Traité pour l'établissement d'une constitution de l'Union Européenne.
Le but de toute association politique est la conservation des droits naturels et imprescriptibles de l'homme, ces droits sont : la liberté, la propriété, la sûreté et la résistance à l'oppression
Article 2 de la déclaration des Droits de l'Homme et du citoyen du 26 août 1789

Le but d'une constitution est, en principe, de limiter et encadrer le pouvoir absolu de l'Etat et de protéger les citoyens des abus potentiels de ce dernier. C'est pourquoi toutes les constitutions énumèrent les droits inviolables de leurs citoyens. De plus, les constitutions fédérales spécifient, généralement négativement, les sphères d'action reservées aux états constitutifs. Ce n'est pas le cas du Traité pour une constitution de l'Union Européenne
Il repose sur une conception à l'ancienne de la démocratie où les partis politiques contribuent à l'expression de la volonté politique des citoyens de l'Union -Article II-72.2- ( même si cette volonté consiste à violer les droits de propriété de son voisin en le taxant pour se payer des congés payés) au lieu de concourir à la "conservation des droits naturels et imprescriptibles de l'homme, ces droits sont : la liberté, la propriété, la sûreté et la résistance à l'oppression".
Ce traité ne protège en aucun cas la liberté des individus ni leurs propriétés. Ainsi la charte des droits fondamentaux, qui est un catalogue de violation des droits individuels et de la propriété de soi, de déclaratif devient constitutionnelle.
Prenons l'article II-77 sur le droit de propriété:
1 Toute personne a le droit de jouir de la propriété des biens qu'elle a acquis légalement, de les utiliser, d'en disposer et de les léguer. Nul ne peut être privé de sa propriété, si ce n'est pour une cause d'utilité publique, dans des cas et conditions prévus par une loi et moyennant en temps utile, une juste indemnité pour sa perte.

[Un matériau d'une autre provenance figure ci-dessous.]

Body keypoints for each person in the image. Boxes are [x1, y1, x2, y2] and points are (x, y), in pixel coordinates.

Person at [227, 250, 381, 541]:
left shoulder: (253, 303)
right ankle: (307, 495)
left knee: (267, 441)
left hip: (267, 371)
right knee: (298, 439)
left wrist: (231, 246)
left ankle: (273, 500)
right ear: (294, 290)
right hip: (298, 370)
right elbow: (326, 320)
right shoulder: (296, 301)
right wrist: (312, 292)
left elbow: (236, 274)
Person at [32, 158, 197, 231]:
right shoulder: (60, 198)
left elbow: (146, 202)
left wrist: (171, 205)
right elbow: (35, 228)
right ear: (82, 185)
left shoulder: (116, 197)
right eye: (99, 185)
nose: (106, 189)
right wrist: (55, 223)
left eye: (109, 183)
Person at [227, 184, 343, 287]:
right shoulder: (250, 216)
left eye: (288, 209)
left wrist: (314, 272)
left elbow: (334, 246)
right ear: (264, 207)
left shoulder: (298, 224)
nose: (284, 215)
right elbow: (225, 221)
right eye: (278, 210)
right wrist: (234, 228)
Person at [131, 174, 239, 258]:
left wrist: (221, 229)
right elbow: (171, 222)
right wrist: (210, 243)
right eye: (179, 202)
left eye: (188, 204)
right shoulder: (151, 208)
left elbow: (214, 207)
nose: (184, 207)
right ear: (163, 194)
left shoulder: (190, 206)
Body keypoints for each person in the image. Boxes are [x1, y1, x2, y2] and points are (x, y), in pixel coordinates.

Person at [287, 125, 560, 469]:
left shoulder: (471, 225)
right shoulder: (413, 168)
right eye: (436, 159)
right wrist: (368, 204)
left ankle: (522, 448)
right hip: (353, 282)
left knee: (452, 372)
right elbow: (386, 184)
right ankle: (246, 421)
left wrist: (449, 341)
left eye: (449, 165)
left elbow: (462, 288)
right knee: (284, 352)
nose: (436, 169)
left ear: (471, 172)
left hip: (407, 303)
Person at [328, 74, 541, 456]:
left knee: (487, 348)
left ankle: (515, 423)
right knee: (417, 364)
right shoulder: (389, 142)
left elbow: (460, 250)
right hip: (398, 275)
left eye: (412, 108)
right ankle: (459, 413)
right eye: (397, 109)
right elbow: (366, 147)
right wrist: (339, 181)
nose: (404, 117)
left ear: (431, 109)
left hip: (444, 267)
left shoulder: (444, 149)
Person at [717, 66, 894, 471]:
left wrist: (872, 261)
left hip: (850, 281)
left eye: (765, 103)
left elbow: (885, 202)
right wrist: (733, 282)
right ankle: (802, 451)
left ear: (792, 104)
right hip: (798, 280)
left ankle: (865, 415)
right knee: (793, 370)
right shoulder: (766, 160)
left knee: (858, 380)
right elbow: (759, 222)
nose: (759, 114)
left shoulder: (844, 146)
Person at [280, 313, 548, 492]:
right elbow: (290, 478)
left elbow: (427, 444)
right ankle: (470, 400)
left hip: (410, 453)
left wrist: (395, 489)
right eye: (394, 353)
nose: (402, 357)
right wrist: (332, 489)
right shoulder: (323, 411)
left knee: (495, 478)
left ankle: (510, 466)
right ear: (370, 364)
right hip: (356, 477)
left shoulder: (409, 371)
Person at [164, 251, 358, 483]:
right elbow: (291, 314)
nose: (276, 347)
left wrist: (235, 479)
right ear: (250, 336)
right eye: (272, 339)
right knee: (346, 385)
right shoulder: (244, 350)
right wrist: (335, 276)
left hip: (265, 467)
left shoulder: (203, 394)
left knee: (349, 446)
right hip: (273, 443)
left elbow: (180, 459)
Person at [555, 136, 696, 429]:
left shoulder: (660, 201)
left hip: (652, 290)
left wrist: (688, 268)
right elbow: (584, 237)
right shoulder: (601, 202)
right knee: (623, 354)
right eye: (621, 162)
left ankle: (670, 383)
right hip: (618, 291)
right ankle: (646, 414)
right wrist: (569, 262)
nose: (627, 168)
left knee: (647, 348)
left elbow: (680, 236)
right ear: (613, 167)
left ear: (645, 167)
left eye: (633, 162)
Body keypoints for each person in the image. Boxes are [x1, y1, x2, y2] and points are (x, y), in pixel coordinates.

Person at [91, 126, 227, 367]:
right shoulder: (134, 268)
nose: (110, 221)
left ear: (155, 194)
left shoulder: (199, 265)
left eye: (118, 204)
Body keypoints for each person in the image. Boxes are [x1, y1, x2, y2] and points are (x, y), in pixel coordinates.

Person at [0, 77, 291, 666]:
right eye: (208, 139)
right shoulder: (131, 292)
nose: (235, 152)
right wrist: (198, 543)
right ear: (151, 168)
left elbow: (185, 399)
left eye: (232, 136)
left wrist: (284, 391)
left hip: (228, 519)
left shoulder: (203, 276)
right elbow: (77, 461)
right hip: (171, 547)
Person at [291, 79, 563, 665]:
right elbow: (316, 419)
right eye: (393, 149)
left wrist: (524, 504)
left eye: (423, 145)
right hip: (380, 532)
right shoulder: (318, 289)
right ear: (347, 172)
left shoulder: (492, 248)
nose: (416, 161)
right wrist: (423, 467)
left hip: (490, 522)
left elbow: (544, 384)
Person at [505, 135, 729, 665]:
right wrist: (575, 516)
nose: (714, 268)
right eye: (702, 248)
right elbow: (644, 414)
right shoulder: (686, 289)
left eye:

L'usage des biens peut être réglementé par la loi dans la mesure nécessaire à l'intérêt général.
Voilà un article bien dans le style de la législation française qui consiste à affirmer le principe et à contrôler les conditions de son application de telle sorte que la notion de droit de propriété disparaît. Par ailleurs, nous avons souligné le mot "légalement", en effet, la propriété de soi et de ce que l'on acquiert justement n'est pas une question légale mais de droit naturel.
Nous avons la possession naturelle de notre corps et de notre esprit. Nul n'est habilité à nous en déposséder. On ne peut évoquer la notion de dignité humaine et la déclarer inviolable, interdire l'esclavage, la servitude et le travail forcé (Article II-64) et en même temps violer cette dignité en imposant une fiscalité redistributive en dépouillant Paul pour habiller Pierre, en interdisant les échanges libres entre adultes consentants, en interdisant de faire du corps humain et de ses parties, en tant que tels une source de profit (Article II-63) ou en imposant l'égalité entre homme et femme dans tous les domaines (Article II-82). On se demande comment l'égalité entre homme et femme en matière d'espérance de vie pourra être atteinte et quels avantages spécifiques seront pris en faveur du sexe sous représenté -ici le sexe masculin-? On aura compris que ce n'est pas la cohérence de la pensée qui a guidé les membres de la convention.
En fait cette constitution n'a nulle autorité. Elle a été élaborée par des professionnels de la politique dont le souci n'est pas la préservation des droits naturels et imprescriptibles de l'homme. Elle n'est même pas issue d'un processus démocratique avec une assemblée constituante composée de citoyens représentatifs de leurs propres pays puisque les hommes politiques qui ont participé à cette convention ne sont eux mêmes pas représentatifs de la population qu'ils sont censer représenter. Ceci explique la montée de l'insatisfaction des citoyens depuis de nombreuses années pour tous ceux qui croient qu'une
démocratie à l'ancienne est viable dans nos sociétés ouvertes et aux fins individuelles multiples.
La montée des extrêmes et l'insatisfaction croissante des citoyens devant la classe politique française, mesurées par le poids des votes des partis au centre (UMP,UDF et PS) par rapport aux partis situés aux extrêmes (extrême gauche et extrême droite) aux élections présidentielles depuis 1981, explique le rejet de la constitution de l'UE et marque le début d'une période d'instabilité politique en France qui augure mal des prochaines présidentielles, si ce trend se prolonge.